1-Bed v.s. 2-Bed v.s. 3-Bed Properties ... Which Go Up In Value The Fastest?

This article breaks down the data to see which type of properties increase in value the fastest.

Introduction

“How does the number of bedrooms impact a property’s capital gain?”

A question property investors often ask is: “how does the number of bedrooms impact a property’s capital gain?”

Said another way, “if I buy a 3 bedroom property, will it go up in value faster than a 2, 1 or 4 bedroom property?”

Data provider, CoreLogic, recently released the data to us to determine whether this has been the case over the last 20 years.

This includes an analysis of properties in Auckland, Christchurch, Wellington and Hamilton, and comparing how the value of properties have changed both based on the number of bedrooms and the type of property.

About The Data

How the data was calculated

The properties have then been electronically valued to calculate the median value of properties in January 2000 and then again today.

It’s important to note that any properties that have newly build over the last 20 years have been excluded from the analysis.

This protects against the risk that larger or high-spec homes built in recent years skew property values higher.

Apartments

2-Bedroom apartments go up in value faster than 1, 3 or 4 bedroom apartments

The data shows that in some cases, the number of bedrooms has had a consistent impact on the growth experienced by properties in our four sample cities.

For instance, in Auckland, Christchurch and Wellington, the median value of 2-bedroom apartments increased 30.1 – 37.5% faster than the price of a 1-bedroom apartment.

In each of these three cities, 2 bedroom apartments had the highest capital growth rates compared to 1, 3 and 4 bedroom apartments.

That suggests that historically, on average 2-bedroom apartments have made a better long-term investment than apartments with another number of bedrooms.


In each of these three cities, 2 bedroom apartments had the highest capital growth rates compared to 1, 3 and 4 bedroom apartments.

That suggests that historically, on average 2-bedroom apartments have made a better long-term investment than apartments with another number of bedrooms.

Houses and Townhouses

2-bed flats are preferrable to 1-bed flats. But after that, there's no consistent trend

But, in other cases, the data is less consistent.

4-bedroom flats increased the fastest in Auckland, whereas in Wellington it was 1-bedroom flats, 3-bedroom flats in Christchurch and 2-bed flats in Hamilton that appreciated most quickly.

Nonetheless, we can still spot trends.

2 bedroom flats in Auckland and Hamilton appreciated significantly faster than 1-bed units in the same cities, 31.3% and 52.8% faster respectively.

And while 1 bedroom flats grew faster in Christchurch and Wellington, they did so at a much slower rate, just 9.2% and 1.5% respectively.


While this is a weaker trend, if I were considering two properties – the same in all respects, except one has 2 bedrooms and the other had 1 – I’d be more comfortable investing in the 2-bed property.

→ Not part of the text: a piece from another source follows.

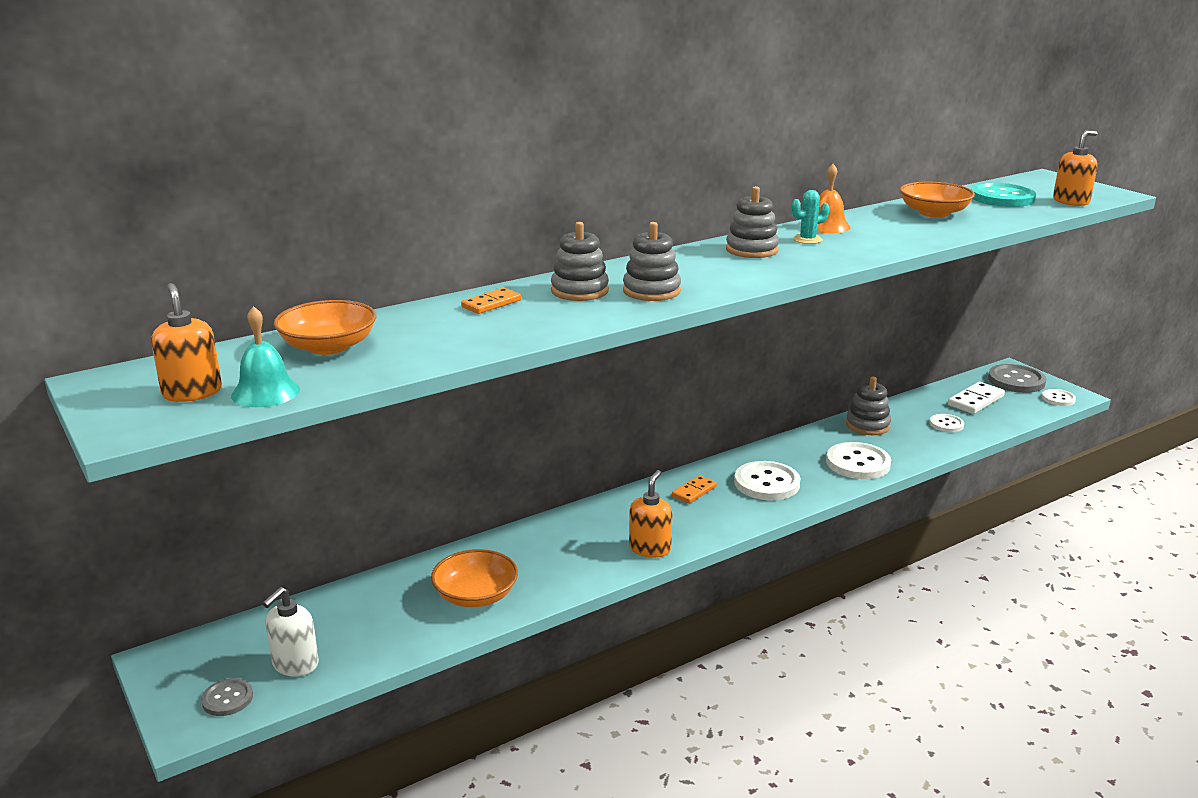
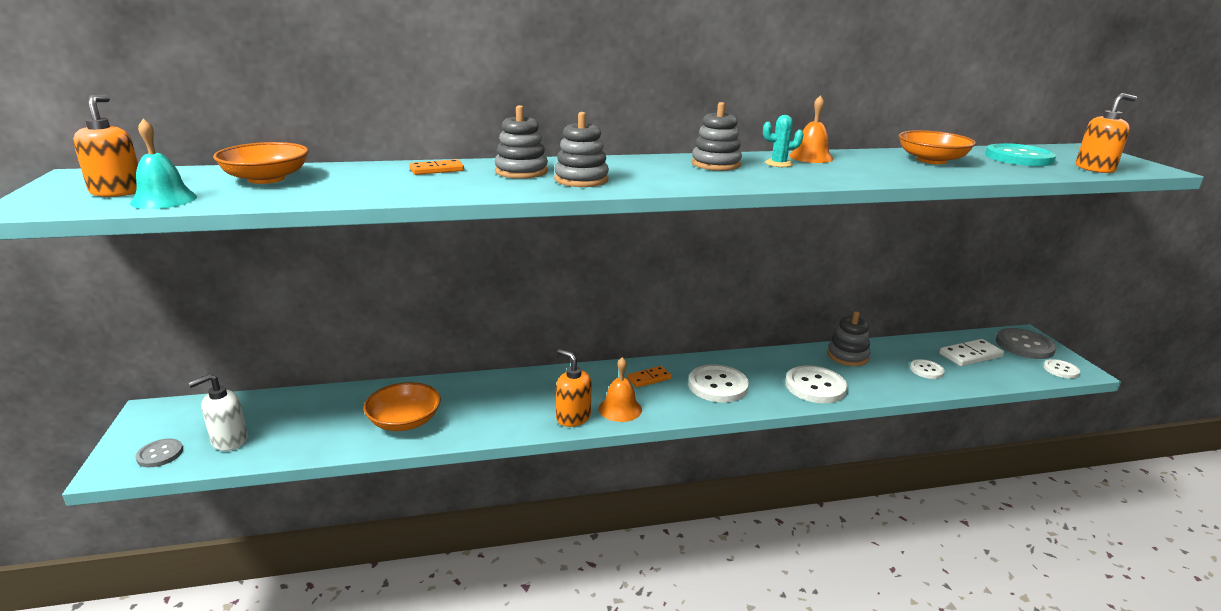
camera: 20 degrees right, 0 degrees up
(650, 549) = (573, 417): orange soap dispenser -> orange soap dispenser turned 90 degrees counterclockwise
(690, 529) = (620, 409): none -> orange bell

It’s important to note that while small differences in growth rates can seem minute, they can also have a significant impact.

Take the 1-bedroom Auckland flats mentioned above. Since January 2000 these properties grew in value on average by 4.85% annually.

On the other hand, the median-priced 2-bed flat grew in value by 6.37% on average each year.

Had a property-purchaser of a 1-bed flat invested the same amount of money in the average 2-bed unit, they would be more than $205,000 wealthier today.

Limitations to this data set

Take this article with a grain of salt

But before you start looking at properties with only a specific number of bedrooms, there are some limitations to this data.

We can’t use the number of bedrooms as an indicator for future capital growth in stand-alone houses because there is no discernible trend.

In these cases, an investor looking for long term capital gains is better looking for other factors: durability, location and the property’s relative price.

Similarly, we can’t tell from this data whether the increase in value is caused by the additional bedroom alone.

For instance, did 2-bed apartments increase in value faster than 1-bed apartments because of the additional bedroom, or was it because we can assume 2-bedroom apartments are larger than 1-bedroom apartments?

Having said that, in the cases of apartments, flats and townhouses, it does appear that 2 bedrooms are better than 1. In other cases, the number of bedrooms doesn’t seem to matter much at all.